Rates began rising from pandemic lows in March, 2022, and have been flat since last summer. We are still far from unwinding those recent rate hikes, and it’s unlikely that we get back to the old lows. But the trend is clear: slowly and haltingly, borrowers will pay less and savers will make less. Here’s a summary of what you need to know following the 0.25-of-a-percentage-point drop in the Bank of Canada’s overnight rate on Wednesday:

Savings rates

Banks and credit union savings account rates reflect a variety of factors such as the overnight rate, what’s happening in financial markets and comparisons to competitors. But a drop in the overnight rate sends a clear message to savers – prepare to see declines in rates that are now as high as 4 per cent or so.

Mortgage rates – and lines of credit

Rates for mortgages are mainly influenced by what’s happening in the bond market, where expectations of a rate cut by the Bank of Canada have already provided some downward pressure on bond yields. Fixed mortgage rates could follow.

TD Bank economist Rishi Sondhi recently said he expects the interest rate on the five-year bonds issued by the federal government to fall by about 0.4 of a percentage point in the second half of the year, which suggests potential for a similar decline for fixed-rate mortgages. Many homeowners are renewing mortgages later this year and next. They’ll pay a higher rate than they did last time, but potentially not as high as we’re seeing right now.

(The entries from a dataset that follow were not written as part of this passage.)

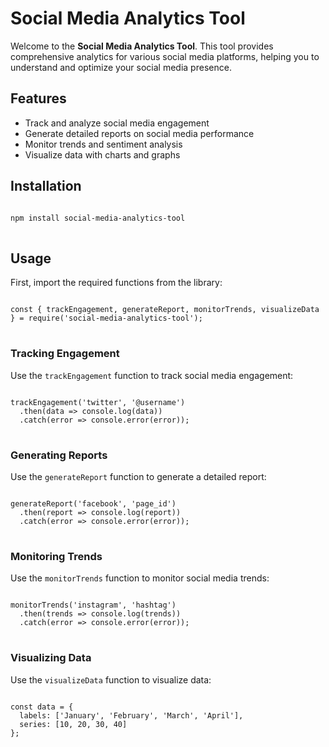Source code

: # Social Media Analytics Tool

<p>Welcome to the <strong>Social Media Analytics Tool</strong>. This tool provides comprehensive analytics for various social media platforms, helping you to understand and optimize your social media presence.</p>

## Features

<ul>
  <li>Track and analyze social media engagement</li>
  <li>Generate detailed reports on social media performance</li>
  <li>Monitor trends and sentiment analysis</li>
  <li>Visualize data with charts and graphs</li>
</ul>

## Installation

<pre>
<code>
npm install social-media-analytics-tool
</code>
</pre>

## Usage

<p>First, import the required functions from the library:</p>

<pre>
<code>
const { trackEngagement, generateReport, monitorTrends, visualizeData } = require('social-media-analytics-tool');
</code>
</pre>

### Tracking Engagement

<p>Use the <code>trackEngagement</code> function to track social media engagement:</p>

<pre>
<code>
trackEngagement('twitter', '@username')
  .then(data => console.log(data))
  .catch(error => console.error(error));
</code>
</pre>

### Generating Reports

<p>Use the <code>generateReport</code> function to generate a detailed report:</p>

<pre>
<code>
generateReport('facebook', 'page_id')
  .then(report => console.log(report))
  .catch(error => console.error(error));
</code>
</pre>

### Monitoring Trends

<p>Use the <code>monitorTrends</code> function to monitor social media trends:</p>

<pre>
<code>
monitorTrends('instagram', 'hashtag')
  .then(trends => console.log(trends))
  .catch(error => console.error(error));
</code>
</pre>

### Visualizing Data

<p>Use the <code>visualizeData</code> function to visualize data:</p>

<pre>
<code>
const data = {
  labels: ['January', 'February', 'March', 'April'],
  series: [10, 20, 30, 40]
};

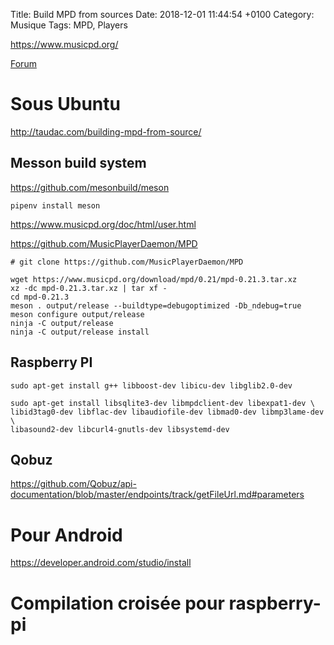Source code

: Title:  Build MPD from sources
Date:   2018-12-01 11:44:54 +0100
Category: Musique
Tags: MPD, Players


<https://www.musicpd.org/>

[Forum](https://forum.musicpd.org/)

# Sous Ubuntu

<http://taudac.com/building-mpd-from-source/>

## Messon build system

<https://github.com/mesonbuild/meson>

    pipenv install meson

<https://www.musicpd.org/doc/html/user.html>

<https://github.com/MusicPlayerDaemon/MPD>

    # git clone https://github.com/MusicPlayerDaemon/MPD

    wget https://www.musicpd.org/download/mpd/0.21/mpd-0.21.3.tar.xz
    xz -dc mpd-0.21.3.tar.xz | tar xf -
    cd mpd-0.21.3
    meson . output/release --buildtype=debugoptimized -Db_ndebug=true
    meson configure output/release
    ninja -C output/release
    ninja -C output/release install

## Raspberry PI

    sudo apt-get install g++ libboost-dev libicu-dev libglib2.0-dev
    
    sudo apt-get install libsqlite3-dev libmpdclient-dev libexpat1-dev \
    libid3tag0-dev libflac-dev libaudiofile-dev libmad0-dev libmp3lame-dev \
    libasound2-dev libcurl4-gnutls-dev libsystemd-dev
## Qobuz

<https://github.com/Qobuz/api-documentation/blob/master/endpoints/track/getFileUrl.md#parameters>

# Pour Android

<https://developer.android.com/studio/install>

# Compilation croisée pour raspberry-pi

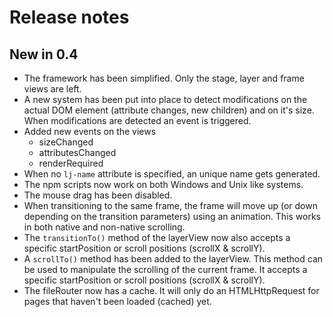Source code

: # Release notes #

## New in 0.4
* The framework has been simplified. Only the stage, layer and frame views are left.
* A new system has been put into place to detect modifications on the actual DOM element (attribute changes, new children) and on it's size. When modifications are detected an event is triggered.
* Added new events on the views
    * sizeChanged
    * attributesChanged
    * renderRequired
* When no `lj-name` attribute is specified, an unique name gets generated.
* The npm scripts now work on both Windows and Unix like systems.
* The mouse drag has been disabled.
* When transitioning to the same frame, the frame will move up (or down depending on the transition parameters) using an animation. This works in both native and non-native scrolling.
* The `transitionTo()` method of the layerView now also accepts a specific startPosition or scroll positions (scrollX & scrollY).
* A `scrollTo()` method  has been added to the layerView. This method can be used to manipulate the scrolling of the current frame. It accepts a specific startPosition or scroll positions (scrollX & scrollY).
* The fileRouter now has a cache. It will only do an HTMLHttpRequest for pages that haven't been loaded (cached) yet.
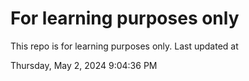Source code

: # For learning purposes only
This repo is for learning purposes only.
Last updated at

Thursday, May 2, 2024 9:04:36 PM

Borrowing costs for variable-rate mortgage holders increased each time the central bank increased its overnight rate. Now comes the unwinding. People with variable-rate mortgages, which adjust automatically to changes in rates, will see a drop corresponding to the change in the overnight rate. Other variable-rate mortgages left payments static while rates rose, which meant less money going toward principal and thus a longer amortization period. Lower rates will start the process of reducing those lengthened amortization periods.

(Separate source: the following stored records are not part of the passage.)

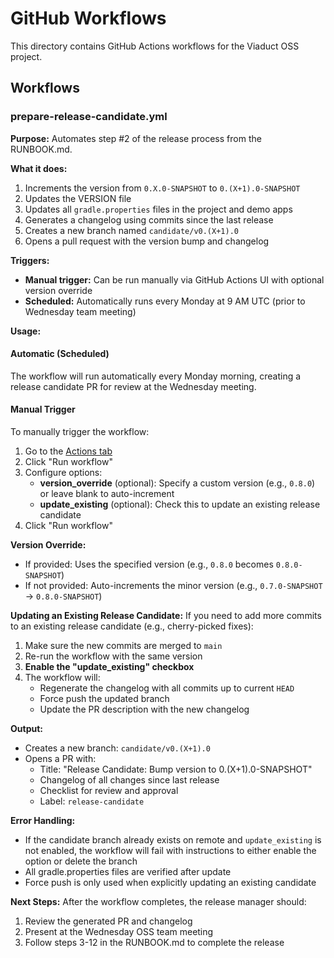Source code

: # GitHub Workflows

This directory contains GitHub Actions workflows for the Viaduct OSS project.

## Workflows

### prepare-release-candidate.yml

**Purpose:** Automates step #2 of the release process from the RUNBOOK.md.

**What it does:**
1. Increments the version from `0.X.0-SNAPSHOT` to `0.(X+1).0-SNAPSHOT`
2. Updates the VERSION file
3. Updates all `gradle.properties` files in the project and demo apps
4. Generates a changelog using commits since the last release
5. Creates a new branch named `candidate/v0.(X+1).0`
6. Opens a pull request with the version bump and changelog

**Triggers:**
- **Manual trigger:** Can be run manually via GitHub Actions UI with optional version override
- **Scheduled:** Automatically runs every Monday at 9 AM UTC (prior to Wednesday team meeting)

**Usage:**

#### Automatic (Scheduled)
The workflow will run automatically every Monday morning, creating a release candidate PR for review at the Wednesday meeting.

#### Manual Trigger
To manually trigger the workflow:

1. Go to the [Actions tab](https://github.com/airbnb/viaduct/actions/workflows/prepare-release-candidate.yml)
2. Click "Run workflow"
3. Configure options:
   - **version_override** (optional): Specify a custom version (e.g., `0.8.0`) or leave blank to auto-increment
   - **update_existing** (optional): Check this to update an existing release candidate
4. Click "Run workflow"

**Version Override:**
- If provided: Uses the specified version (e.g., `0.8.0` becomes `0.8.0-SNAPSHOT`)
- If not provided: Auto-increments the minor version (e.g., `0.7.0-SNAPSHOT` → `0.8.0-SNAPSHOT`)

**Updating an Existing Release Candidate:**
If you need to add more commits to an existing release candidate (e.g., cherry-picked fixes):
1. Make sure the new commits are merged to `main`
2. Re-run the workflow with the same version
3. **Enable the "update_existing" checkbox**
4. The workflow will:
   - Regenerate the changelog with all commits up to current `HEAD`
   - Force push the updated branch
   - Update the PR description with the new changelog

**Output:**
- Creates a new branch: `candidate/v0.(X+1).0`
- Opens a PR with:
  - Title: "Release Candidate: Bump version to 0.(X+1).0-SNAPSHOT"
  - Changelog of all changes since last release
  - Checklist for review and approval
  - Label: `release-candidate`

**Error Handling:**
- If the candidate branch already exists on remote and `update_existing` is not enabled, the workflow will fail with instructions to either enable the option or delete the branch
- All gradle.properties files are verified after update
- Force push is only used when explicitly updating an existing candidate

**Next Steps:**
After the workflow completes, the release manager should:
1. Review the generated PR and changelog
2. Present at the Wednesday OSS team meeting
3. Follow steps 3-12 in the RUNBOOK.md to complete the release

People who owe money on lines of credit will get some relief as well – exactly a quarter percentage point’s worth if banks reflect the full cut in the overnight rate in their own prime lending rates. Borrowing costs for lines of credit are based on the prime rate plus a markup of varying amounts.

The housing market

It’s expected that lower mortgage rates will entice buyers sitting on the housing market sidelines, but Mr. Sondhi said a big upturn for home price seems unlikely. “The affordability backdrop is still likely to remain pretty stretched,” he said. “Our forecast doesn’t anticipate Canadian home sales returning to their pre-pandemic level on a quarterly basis until next year.”

There’s been talk in the real estate world that buyers are on the sidelines now waiting for lower rates to improve affordability. A rush of buying would end up making houses less affordable.

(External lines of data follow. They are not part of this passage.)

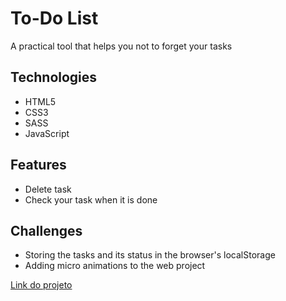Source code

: # To-Do List
A practical tool that helps you not to forget your tasks

## Technologies
- HTML5
- CSS3
- SASS
- JavaScript

## Features 
- Delete task
- Check your task when it is done 

## Challenges
- Storing the tasks and its status in the browser's localStorage 
- Adding micro animations to the web project 

[Link do projeto](https://vitorlinsbinski.github.io/to-do-list/)

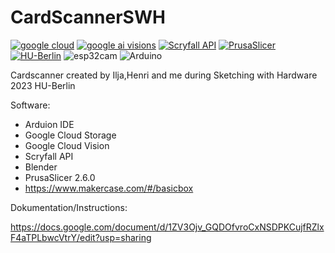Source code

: # CardScannerSWH

[![google cloud](https://img.shields.io/badge/google%20cloud-passed-blue?style=flat&link=https://cloud.google.com/?hl=de)](https://cloud.google.com/?hl=de) 
[![google ai visions](https://img.shields.io/badge/google%20ai%20visions-passed-blue?style=flat&link=https://cloud.google.com/vision?hl=de)](https://cloud.google.com/vision?hl=de)
[![Scryfall API](https://img.shields.io/badge/Scryfall%20API-purple?style=flat&link=https://scryfall.com/docs/api)](https://scryfall.com/docs/api)
[![PrusaSlicer ](https://img.shields.io/badge/PrusaSlicer-2.6.0-blue?style=flat&link=https://github.com/prusa3d/PrusaSlicer/releases/tag/version_2.6.0)](https://github.com/prusa3d/PrusaSlicer/releases/tag/version_2.6.0)
[![HU-Berlin](https://img.shields.io/badge/HU--Berlin-2023-blue?style=flat&link=https://www.hu-berlin.de/de)](https://www.hu-berlin.de/de)
![esp32cam](https://img.shields.io/badge/esp32cam-5%20MP-blue?style=flat)
![Arduino](https://img.shields.io/badge/Arduino-gray?style=flat) 

Cardscanner created by Ilja,Henri and me during Sketching with Hardware 2023 HU-Berlin


Software:

 * Arduion IDE
 * Google Cloud Storage
 * Google Cloud Vision
 * Scryfall API
 * Blender
 * PrusaSlicer 2.6.0
 * https://www.makercase.com/#/basicbox

Dokumentation/Instructions:

https://docs.google.com/document/d/1ZV3Ojv_GQDOfvroCxNSDPKCujfRZlxF4aTPLbwcVtrY/edit?usp=sharing




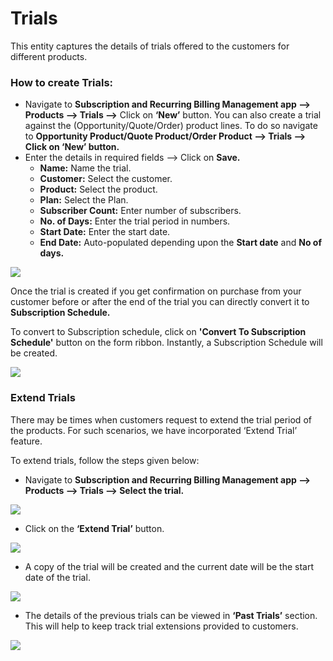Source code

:# Trials

This entity captures the details of trials offered to the customers for different products.&#x20;

### How to create Trials:

* Navigate to **Subscription and Recurring Billing Management app --> Products --> Trials -->** Click on **‘New’** button. You can also create a trial against the (Opportunity/Quote/Order) product lines. To do so navigate to **Opportunity Product/Quote Product/Order Product --> Trials --> Click on ‘New’ button.**&#x20;
* Enter the details in required fields --> Click on **Save.**
  * **Name:** Name the trial.&#x20;
  * **Customer:** Select the customer.&#x20;
  * **Product:** Select the product.&#x20;
  * **Plan:** Select the Plan.
  * **Subscriber Count:** Enter number of subscribers.&#x20;
  * **No. of Days:** Enter the trial period in numbers.&#x20;
  * **Start Date:** Enter the start date.&#x20;
  * **End Date:** Auto-populated depending upon the **Start date** and **No of days.**

![](../../.gitbook/assets/Trials\_1.png)

Once the trial is created if you get confirmation on purchase from your customer before or after the end of the trial you can directly convert it to **Subscription Schedule.**&#x20;

To convert to Subscription schedule, click on **'Convert To Subscription Schedule'** button on the form ribbon. Instantly, a Subscription Schedule will be created.

![](../../.gitbook/assets/Trials\_2.png)

### Extend Trials

There may be times when customers request to extend the trial period of the products. For such scenarios, we have incorporated ‘Extend Trial’ feature.&#x20;

To extend trials, follow the steps given below:

* Navigate to **Subscription and Recurring Billing Management app --> Products --> Trials --> Select the trial.**

![](<../../.gitbook/assets/Trials\_1 (1).png>)

* Click on the **‘Extend Trial’** button.

![](<../../.gitbook/assets/Trials\_2 (1).png>)

* A copy of the trial will be created and the current date will be the start date of the trial.

![](../../.gitbook/assets/Trials\_3.png)

* The details of the previous trials can be viewed in **‘Past Trials’** section. This will help to keep track trial extensions provided to customers.

![](../../.gitbook/assets/Trials\_4.png)

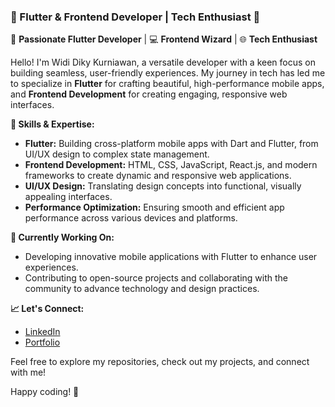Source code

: ### 🌟 Flutter & Frontend Developer | Tech Enthusiast 🌟

🚀 **Passionate Flutter Developer** | 💻 **Frontend Wizard** | 🌐 **Tech Enthusiast**

Hello! I'm Widi Diky Kurniawan, a versatile developer with a keen focus on building seamless, user-friendly experiences. My journey in tech has led me to specialize in **Flutter** for crafting beautiful, high-performance mobile apps, and **Frontend Development** for creating engaging, responsive web interfaces.


**🔧 Skills & Expertise:**
- **Flutter:** Building cross-platform mobile apps with Dart and Flutter, from UI/UX design to complex state management.
- **Frontend Development:** HTML, CSS, JavaScript, React.js, and modern frameworks to create dynamic and responsive web applications.
- **UI/UX Design:** Translating design concepts into functional, visually appealing interfaces.
- **Performance Optimization:** Ensuring smooth and efficient app performance across various devices and platforms.


**💼 Currently Working On:**
- Developing innovative mobile applications with Flutter to enhance user experiences.
- Contributing to open-source projects and collaborating with the community to advance technology and design practices.


**📈 Let's Connect:**
- [LinkedIn](https://linkedin.com/in/widi-diky-b440bb234)
- [Portfolio](https://callmeeve.vercel.app)

Feel free to explore my repositories, check out my projects, and connect with me!


Happy coding! 🌟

“If prices go up very quickly, that will completely annihilate the relief you would get from a slightly lower mortgage,” said Dominique Lapointe, director of macro strategy for Manulife Investment Management.


GIC rates follow the same market trends as mortgages, so get ready for returns to start drifting lower. Yields on one- and two-year GICs have held up well lately, with 5-per-cent returns still widely available on Wednesday from alternative players. Competition between GIC issuers to attract money may help keep rates in this zone for a while, but the general trend is lower. Procrastinating in buying GICs means foregoing yield.

High interest savings ETFs

These exchange-traded funds hold their assets in big bank savings accounts paying much better rates than retail clients can get – about 4.8 per cent as of earlier this week. HISA ETFs tracked each increase in the overnight rate – expect the opposite now that rates are falling. “If the Bank of Canada cuts by 25 basis points, you would expect to see the rate of those ETFs go down by the same amount,” said Naseem Husain, senior vice-president and ETF strategist at Global X Canada. Expect a rate adjustment within 24 hours of the Bank of Canada’s rate change.

Similar rate cuts are likely for investment savings accounts, an alternative to HISA ETFs. Investment savings accounts are packaged like mutual funds and typically can be traded at no cost, compared to commissions of up to $10 for buying and selling HISA ETFs.

T-bill and money market ETFs

ETFs and mutual funds holding treasury bills and short-term corporate borrowings will react to the lower overnight rate, but not as directly as with HISA ETFs. Mr. Husain said the T-bill fund at Global X, formerly Horizons ETFs, holds bills maturing in up to three months. As they mature and new securities are added, the yield will fall.